**Problem to work on**.
Starting at the line that contains "state / province: Western Cape" and ending after the line that contains "genus: Cotula", rewrite those lines with "locality" changed to "site" and nothing else altered.

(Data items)
------------------------------------
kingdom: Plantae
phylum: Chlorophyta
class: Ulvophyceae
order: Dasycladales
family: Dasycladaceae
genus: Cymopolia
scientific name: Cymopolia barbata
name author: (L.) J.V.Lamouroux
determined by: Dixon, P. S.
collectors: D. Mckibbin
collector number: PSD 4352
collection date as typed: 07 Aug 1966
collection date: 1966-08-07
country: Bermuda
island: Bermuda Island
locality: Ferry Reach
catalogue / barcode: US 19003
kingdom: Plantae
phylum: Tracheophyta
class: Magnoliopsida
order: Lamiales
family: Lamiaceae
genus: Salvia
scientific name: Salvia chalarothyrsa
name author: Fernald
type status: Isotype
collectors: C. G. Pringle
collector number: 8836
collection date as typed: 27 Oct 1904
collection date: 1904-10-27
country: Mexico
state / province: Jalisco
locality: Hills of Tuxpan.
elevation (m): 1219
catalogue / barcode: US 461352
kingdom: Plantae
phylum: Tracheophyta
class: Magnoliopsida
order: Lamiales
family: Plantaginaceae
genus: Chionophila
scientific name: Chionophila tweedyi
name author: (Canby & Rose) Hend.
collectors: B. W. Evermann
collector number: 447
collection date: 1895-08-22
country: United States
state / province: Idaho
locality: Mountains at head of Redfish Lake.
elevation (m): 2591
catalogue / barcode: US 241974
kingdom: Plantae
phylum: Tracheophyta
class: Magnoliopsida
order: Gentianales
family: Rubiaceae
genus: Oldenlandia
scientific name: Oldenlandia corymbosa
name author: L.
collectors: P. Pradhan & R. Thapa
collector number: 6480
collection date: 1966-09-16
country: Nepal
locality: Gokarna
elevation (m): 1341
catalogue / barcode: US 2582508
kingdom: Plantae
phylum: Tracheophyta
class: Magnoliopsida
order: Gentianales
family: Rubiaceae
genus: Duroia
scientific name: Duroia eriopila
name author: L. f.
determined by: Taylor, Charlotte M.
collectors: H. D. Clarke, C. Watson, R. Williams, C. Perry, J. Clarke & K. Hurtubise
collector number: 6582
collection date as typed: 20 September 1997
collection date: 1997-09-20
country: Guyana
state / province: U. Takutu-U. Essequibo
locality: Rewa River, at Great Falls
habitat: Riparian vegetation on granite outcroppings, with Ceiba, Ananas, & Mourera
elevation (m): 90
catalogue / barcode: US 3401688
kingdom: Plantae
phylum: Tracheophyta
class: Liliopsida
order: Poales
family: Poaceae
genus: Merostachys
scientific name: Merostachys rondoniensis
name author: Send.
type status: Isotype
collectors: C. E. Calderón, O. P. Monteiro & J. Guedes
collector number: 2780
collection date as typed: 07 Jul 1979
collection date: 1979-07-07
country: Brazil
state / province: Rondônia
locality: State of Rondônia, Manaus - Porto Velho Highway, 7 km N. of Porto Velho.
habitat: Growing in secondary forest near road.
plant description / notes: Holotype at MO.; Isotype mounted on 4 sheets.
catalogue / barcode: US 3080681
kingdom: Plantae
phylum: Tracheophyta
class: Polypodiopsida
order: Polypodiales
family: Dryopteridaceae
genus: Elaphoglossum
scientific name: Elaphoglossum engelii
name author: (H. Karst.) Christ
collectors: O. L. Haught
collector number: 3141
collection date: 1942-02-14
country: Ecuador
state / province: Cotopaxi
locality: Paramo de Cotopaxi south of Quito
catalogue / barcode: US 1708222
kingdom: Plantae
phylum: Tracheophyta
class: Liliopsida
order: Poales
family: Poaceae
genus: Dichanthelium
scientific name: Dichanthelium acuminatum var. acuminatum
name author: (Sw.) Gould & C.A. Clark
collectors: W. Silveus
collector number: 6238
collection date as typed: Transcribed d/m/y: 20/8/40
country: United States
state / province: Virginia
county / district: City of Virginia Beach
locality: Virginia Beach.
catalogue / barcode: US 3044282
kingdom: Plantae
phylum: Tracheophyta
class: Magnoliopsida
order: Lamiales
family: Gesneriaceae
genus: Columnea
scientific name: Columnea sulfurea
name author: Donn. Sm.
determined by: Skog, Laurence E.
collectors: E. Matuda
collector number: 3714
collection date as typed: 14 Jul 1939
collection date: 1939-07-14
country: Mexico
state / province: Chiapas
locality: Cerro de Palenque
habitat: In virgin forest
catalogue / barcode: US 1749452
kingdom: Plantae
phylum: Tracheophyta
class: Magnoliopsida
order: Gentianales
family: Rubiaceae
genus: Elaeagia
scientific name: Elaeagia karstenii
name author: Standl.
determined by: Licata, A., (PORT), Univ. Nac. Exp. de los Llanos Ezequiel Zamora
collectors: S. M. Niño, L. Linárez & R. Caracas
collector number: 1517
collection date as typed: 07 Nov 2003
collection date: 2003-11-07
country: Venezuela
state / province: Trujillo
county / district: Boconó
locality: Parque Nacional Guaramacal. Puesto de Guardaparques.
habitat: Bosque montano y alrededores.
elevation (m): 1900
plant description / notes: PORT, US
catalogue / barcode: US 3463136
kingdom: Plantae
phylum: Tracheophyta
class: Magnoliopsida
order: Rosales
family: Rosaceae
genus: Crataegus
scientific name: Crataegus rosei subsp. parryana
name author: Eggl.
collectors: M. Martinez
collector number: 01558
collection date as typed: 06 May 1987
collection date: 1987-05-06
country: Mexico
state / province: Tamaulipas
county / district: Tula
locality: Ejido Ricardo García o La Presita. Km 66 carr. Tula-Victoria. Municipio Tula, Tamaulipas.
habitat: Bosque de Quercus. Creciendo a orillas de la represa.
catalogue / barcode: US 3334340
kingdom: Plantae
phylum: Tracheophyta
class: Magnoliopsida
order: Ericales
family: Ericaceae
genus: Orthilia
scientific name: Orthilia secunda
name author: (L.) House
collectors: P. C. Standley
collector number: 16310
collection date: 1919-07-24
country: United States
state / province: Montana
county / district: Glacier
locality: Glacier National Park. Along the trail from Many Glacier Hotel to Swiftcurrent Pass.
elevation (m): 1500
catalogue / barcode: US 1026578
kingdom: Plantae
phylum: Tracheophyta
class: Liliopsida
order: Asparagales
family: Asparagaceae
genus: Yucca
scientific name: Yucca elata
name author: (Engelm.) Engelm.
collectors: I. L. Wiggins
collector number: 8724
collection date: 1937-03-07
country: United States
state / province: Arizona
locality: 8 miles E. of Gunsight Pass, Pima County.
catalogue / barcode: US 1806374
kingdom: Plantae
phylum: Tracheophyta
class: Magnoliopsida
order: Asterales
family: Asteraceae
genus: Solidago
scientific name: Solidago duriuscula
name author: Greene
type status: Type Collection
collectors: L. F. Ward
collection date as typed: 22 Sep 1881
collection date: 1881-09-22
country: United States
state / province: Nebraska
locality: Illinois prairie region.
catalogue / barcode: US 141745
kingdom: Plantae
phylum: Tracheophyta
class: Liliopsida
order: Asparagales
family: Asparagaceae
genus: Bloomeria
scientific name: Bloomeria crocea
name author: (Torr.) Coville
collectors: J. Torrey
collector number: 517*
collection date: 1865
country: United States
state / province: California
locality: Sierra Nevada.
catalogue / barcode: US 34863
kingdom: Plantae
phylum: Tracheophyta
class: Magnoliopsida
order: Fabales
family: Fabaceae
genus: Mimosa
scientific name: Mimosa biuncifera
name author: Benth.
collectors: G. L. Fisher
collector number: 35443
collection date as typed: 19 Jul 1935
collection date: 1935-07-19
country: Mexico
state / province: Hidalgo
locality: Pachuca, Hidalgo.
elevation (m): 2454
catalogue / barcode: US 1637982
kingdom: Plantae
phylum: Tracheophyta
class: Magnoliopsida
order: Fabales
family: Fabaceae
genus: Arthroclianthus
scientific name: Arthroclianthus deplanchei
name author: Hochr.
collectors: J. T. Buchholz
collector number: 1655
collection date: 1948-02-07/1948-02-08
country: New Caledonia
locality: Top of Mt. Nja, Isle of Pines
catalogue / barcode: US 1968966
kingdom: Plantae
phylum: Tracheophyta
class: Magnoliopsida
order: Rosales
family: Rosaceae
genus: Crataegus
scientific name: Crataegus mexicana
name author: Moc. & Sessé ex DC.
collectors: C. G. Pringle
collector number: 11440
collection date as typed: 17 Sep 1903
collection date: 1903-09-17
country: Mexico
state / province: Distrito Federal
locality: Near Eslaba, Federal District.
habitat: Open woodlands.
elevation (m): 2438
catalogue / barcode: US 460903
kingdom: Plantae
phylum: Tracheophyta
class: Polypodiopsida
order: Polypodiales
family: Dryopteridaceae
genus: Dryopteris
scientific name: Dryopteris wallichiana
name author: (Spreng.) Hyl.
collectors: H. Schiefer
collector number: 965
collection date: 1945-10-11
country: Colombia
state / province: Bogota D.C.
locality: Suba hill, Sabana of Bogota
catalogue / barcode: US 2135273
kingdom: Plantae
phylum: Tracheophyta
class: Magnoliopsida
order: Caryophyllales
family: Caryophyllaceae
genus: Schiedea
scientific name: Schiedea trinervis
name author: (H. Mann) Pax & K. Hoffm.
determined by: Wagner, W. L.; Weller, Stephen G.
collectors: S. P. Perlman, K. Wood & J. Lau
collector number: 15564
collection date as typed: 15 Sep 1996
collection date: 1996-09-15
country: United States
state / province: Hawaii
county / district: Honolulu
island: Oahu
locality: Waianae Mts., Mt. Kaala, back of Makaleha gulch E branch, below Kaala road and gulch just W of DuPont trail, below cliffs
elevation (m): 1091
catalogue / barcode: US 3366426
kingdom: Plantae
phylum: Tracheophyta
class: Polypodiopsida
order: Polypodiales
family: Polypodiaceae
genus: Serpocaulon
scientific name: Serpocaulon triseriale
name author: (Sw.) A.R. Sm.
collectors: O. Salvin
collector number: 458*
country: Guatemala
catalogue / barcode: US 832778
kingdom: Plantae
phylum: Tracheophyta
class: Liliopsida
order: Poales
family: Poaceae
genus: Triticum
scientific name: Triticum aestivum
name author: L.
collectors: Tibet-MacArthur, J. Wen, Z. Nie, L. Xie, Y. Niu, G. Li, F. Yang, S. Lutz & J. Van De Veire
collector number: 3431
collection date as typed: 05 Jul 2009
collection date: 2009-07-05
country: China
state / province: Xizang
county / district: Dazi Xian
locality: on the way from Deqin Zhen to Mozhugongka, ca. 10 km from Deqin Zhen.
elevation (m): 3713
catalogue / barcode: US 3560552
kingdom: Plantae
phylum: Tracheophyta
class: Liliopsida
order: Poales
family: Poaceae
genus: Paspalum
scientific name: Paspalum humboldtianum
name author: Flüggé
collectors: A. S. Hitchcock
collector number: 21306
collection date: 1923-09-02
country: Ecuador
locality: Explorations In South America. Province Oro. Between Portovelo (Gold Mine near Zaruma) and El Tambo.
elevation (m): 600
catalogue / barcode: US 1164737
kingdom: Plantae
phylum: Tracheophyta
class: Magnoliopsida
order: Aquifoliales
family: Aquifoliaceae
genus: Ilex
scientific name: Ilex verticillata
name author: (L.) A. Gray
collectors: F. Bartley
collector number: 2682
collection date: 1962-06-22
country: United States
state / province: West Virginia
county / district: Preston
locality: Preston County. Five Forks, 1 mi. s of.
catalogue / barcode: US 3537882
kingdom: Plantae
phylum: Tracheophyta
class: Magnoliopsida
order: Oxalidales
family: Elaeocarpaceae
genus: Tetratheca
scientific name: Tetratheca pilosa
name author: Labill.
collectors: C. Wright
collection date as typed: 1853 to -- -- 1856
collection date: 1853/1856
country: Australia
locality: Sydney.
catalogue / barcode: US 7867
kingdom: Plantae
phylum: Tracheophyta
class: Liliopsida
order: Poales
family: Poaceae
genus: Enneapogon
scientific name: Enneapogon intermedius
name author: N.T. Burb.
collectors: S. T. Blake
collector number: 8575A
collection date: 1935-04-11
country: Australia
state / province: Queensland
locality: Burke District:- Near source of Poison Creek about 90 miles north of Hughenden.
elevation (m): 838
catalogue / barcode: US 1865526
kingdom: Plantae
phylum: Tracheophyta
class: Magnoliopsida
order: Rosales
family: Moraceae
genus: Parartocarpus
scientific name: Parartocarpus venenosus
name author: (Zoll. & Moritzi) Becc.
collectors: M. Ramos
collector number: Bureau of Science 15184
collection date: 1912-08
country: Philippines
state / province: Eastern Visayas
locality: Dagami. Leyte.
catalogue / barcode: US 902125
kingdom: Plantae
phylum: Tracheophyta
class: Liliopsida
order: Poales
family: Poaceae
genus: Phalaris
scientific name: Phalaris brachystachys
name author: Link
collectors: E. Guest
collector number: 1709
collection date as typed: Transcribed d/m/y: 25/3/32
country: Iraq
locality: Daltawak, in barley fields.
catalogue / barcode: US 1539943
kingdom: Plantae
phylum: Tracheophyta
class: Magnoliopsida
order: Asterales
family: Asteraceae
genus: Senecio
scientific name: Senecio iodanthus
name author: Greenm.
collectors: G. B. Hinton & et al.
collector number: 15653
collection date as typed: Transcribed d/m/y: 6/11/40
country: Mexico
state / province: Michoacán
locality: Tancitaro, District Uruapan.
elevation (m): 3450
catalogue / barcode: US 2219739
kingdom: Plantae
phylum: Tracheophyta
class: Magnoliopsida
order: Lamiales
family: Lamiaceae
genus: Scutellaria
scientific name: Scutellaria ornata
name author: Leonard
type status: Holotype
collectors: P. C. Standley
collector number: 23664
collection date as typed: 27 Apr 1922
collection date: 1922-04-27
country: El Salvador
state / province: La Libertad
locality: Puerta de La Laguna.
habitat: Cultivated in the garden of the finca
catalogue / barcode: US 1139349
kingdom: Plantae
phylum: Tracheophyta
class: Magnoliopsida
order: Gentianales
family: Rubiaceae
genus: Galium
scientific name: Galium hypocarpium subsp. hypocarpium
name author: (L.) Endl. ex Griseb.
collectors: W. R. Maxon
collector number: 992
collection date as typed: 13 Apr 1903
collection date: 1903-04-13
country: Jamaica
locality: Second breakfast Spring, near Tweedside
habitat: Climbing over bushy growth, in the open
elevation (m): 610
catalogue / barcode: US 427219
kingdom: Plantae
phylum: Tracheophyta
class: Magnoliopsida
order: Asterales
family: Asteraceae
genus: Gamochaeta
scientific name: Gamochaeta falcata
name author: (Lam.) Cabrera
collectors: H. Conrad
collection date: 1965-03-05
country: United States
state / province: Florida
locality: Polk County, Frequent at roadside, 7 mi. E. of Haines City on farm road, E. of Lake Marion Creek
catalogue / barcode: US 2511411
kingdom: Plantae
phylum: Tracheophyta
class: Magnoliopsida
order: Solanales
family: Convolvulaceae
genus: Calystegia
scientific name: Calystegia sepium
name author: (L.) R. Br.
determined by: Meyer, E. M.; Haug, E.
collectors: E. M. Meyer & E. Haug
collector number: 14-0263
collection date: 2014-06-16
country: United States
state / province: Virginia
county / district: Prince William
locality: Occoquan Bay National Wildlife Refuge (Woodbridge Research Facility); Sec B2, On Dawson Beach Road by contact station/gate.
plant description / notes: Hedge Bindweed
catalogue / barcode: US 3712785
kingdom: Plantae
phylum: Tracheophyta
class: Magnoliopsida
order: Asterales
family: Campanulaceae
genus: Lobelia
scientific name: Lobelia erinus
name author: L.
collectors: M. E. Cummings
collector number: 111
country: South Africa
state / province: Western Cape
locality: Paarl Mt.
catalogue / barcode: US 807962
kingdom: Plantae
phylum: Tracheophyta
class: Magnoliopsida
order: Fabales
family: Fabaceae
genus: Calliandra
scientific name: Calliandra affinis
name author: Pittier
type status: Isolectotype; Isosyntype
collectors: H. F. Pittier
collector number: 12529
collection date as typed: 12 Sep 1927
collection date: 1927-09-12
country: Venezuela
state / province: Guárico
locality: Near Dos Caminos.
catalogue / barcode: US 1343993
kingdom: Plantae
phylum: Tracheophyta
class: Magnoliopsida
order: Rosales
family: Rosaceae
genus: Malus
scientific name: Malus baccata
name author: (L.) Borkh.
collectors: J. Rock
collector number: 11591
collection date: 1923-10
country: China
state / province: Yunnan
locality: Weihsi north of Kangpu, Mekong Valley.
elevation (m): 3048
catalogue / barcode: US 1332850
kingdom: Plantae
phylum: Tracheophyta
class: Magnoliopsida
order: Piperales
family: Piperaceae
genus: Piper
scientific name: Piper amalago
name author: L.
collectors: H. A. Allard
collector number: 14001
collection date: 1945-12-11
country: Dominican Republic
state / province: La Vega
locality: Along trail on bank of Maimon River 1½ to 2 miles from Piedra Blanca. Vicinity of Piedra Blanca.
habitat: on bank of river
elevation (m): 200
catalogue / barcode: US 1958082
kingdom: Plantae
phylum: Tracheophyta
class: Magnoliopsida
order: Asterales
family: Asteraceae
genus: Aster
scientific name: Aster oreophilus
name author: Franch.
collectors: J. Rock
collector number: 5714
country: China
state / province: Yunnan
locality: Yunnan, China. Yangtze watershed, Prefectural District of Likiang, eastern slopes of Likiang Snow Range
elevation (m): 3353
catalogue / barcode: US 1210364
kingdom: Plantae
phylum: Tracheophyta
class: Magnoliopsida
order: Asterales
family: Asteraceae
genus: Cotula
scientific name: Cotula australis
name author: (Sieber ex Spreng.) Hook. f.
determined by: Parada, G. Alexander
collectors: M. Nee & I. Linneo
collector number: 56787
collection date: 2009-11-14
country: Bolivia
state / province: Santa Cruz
------------------------------------
**Task solution**.
state / province: Western Cape
site: Paarl Mt.
catalogue / barcode: US 807962
kingdom: Plantae
phylum: Tracheophyta
class: Magnoliopsida
order: Fabales
family: Fabaceae
genus: Calliandra
scientific name: Calliandra affinis
name author: Pittier
type status: Isolectotype; Isosyntype
collectors: H. F. Pittier
collector number: 12529
collection date as typed: 12 Sep 1927
collection date: 1927-09-12
country: Venezuela
state / province: Guárico
site: Near Dos Caminos.
catalogue / barcode: US 1343993
kingdom: Plantae
phylum: Tracheophyta
class: Magnoliopsida
order: Rosales
family: Rosaceae
genus: Malus
scientific name: Malus baccata
name author: (L.) Borkh.
collectors: J. Rock
collector number: 11591
collection date: 1923-10
country: China
state / province: Yunnan
site: Weihsi north of Kangpu, Mekong Valley.
elevation (m): 3048
catalogue / barcode: US 1332850
kingdom: Plantae
phylum: Tracheophyta
class: Magnoliopsida
order: Piperales
family: Piperaceae
genus: Piper
scientific name: Piper amalago
name author: L.
collectors: H. A. Allard
collector number: 14001
collection date: 1945-12-11
country: Dominican Republic
state / province: La Vega
site: Along trail on bank of Maimon River 1½ to 2 miles from Piedra Blanca. Vicinity of Piedra Blanca.
habitat: on bank of river
elevation (m): 200
catalogue / barcode: US 1958082
kingdom: Plantae
phylum: Tracheophyta
class: Magnoliopsida
order: Asterales
family: Asteraceae
genus: Aster
scientific name: Aster oreophilus
name author: Franch.
collectors: J. Rock
collector number: 5714
country: China
state / province: Yunnan
site: Yunnan, China. Yangtze watershed, Prefectural District of Likiang, eastern slopes of Likiang Snow Range
elevation (m): 3353
catalogue / barcode: US 1210364
kingdom: Plantae
phylum: Tracheophyta
class: Magnoliopsida
order: Asterales
family: Asteraceae
genus: Cotula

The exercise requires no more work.